443rd Antiaircraft Artillery Battalion in World War II



Click on map to view larger imageAs the advance units of the German XIX Army came into striking distance of Belfort Pass, effective elements of the Army, reinforced by troops from northern France, began to make strong defensive stands. Although the Germans evacuated Luxeuil-les-Bains, intense fighting occurred in wooded areas north and east of town. Meanwhile, the short time they were in the vicinity of Luxeuil afforded many G.I.s opportunity to enjoy luxurious hot sulphur water baths in huge aluminum tubs. They were using baths which had been patronized back in the times of Julius Caesar. Here, too, a French woman who had won gold medals in Paris for her lace work, brought out her cache of work, hidden from the Germans, and in short order sold it all to the Americans.

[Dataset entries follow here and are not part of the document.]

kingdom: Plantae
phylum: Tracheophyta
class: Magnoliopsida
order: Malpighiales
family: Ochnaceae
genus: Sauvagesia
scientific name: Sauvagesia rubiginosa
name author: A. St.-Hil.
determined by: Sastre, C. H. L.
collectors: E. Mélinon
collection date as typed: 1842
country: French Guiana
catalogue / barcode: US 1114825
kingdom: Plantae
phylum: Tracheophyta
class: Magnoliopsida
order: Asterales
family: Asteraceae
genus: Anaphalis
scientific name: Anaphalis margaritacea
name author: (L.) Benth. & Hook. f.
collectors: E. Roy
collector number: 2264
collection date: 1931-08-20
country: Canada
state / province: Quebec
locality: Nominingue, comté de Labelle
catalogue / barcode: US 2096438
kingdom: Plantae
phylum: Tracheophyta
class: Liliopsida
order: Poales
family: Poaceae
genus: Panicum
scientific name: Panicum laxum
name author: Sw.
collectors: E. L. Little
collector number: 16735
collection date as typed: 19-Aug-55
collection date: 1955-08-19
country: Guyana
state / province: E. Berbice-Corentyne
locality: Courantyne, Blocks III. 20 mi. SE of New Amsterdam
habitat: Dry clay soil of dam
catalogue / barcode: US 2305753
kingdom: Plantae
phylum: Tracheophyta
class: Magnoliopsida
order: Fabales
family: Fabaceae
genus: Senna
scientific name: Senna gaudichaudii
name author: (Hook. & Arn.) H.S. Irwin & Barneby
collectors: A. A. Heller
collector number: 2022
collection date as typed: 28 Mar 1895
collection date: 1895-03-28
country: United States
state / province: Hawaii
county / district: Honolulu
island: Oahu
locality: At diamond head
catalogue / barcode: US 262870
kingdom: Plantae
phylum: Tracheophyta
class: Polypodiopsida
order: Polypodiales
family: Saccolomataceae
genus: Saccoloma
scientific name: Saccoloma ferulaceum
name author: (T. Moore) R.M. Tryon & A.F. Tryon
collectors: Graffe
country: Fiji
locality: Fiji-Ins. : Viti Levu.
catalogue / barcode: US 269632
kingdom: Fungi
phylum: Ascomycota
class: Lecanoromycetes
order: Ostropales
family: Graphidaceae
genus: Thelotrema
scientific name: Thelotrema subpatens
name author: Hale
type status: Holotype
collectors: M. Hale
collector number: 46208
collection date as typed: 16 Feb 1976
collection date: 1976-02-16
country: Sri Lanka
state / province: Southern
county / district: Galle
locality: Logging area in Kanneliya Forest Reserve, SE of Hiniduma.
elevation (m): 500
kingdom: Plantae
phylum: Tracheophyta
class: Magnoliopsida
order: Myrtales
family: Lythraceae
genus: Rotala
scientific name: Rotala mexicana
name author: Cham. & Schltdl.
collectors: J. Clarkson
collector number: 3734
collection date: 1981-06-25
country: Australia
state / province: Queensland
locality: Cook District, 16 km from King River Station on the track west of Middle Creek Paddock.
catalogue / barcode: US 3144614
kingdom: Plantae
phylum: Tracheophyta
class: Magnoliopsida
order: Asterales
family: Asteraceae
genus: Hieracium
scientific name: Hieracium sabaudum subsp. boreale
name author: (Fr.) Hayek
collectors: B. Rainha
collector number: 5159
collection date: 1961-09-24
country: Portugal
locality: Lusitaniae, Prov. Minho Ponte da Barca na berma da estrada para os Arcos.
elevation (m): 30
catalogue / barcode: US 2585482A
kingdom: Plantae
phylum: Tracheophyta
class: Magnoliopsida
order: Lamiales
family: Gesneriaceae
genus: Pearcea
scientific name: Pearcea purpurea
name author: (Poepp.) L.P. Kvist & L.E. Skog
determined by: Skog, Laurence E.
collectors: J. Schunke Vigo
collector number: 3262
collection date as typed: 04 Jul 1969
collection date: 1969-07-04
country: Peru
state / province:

At this time the 1st French Army was ordered to take over the attack toward Belfort Pass and the VI Corps was directed to cross the Vosges Mountains into the Rhine Valley. It soon became apparent that the reinforced enemy would make a stand at the Moselle River crossing. As the 36th Division moved toward the Moselle at Remiremont, the 443rd Battalion CP displaced forward to Fougerolles and found a barn for overnight shelter. Lt. Col. Larson noticed a number of chickens around and had Capt. Fisher use his high school French to persuade the farmer’s wife to bake a chicken for a dollar. Two hours later the baked chicken arrived with head and entrails still in place. No one could summon the courage to eat the chicken so Capt. Fisher had the task of explaining to the farmer’s wife that she could keep both the chicken and the dollar.

Arriving in the Remiremont area on 20 September the three 36th Division Regiments attacked the same night. Using a series of feints the 141st was able to cross the Moselle north of town and enlarge its bridgehead by the next afternoon. German determination and resistance was strong but the 142nd, in house-to-house fighting, forced the Germans to flee at daybreak on 23 September, destroying a bridge over the Moselle as they left. That same morning Platoons A-1, B-2 and C-1 engaged two ME-109s and shot one down. By then, large enemy reinforcements had begun to appear on the Division’s right flank and the brilliant, rapid advance from the Southern France beachhead slowed considerably.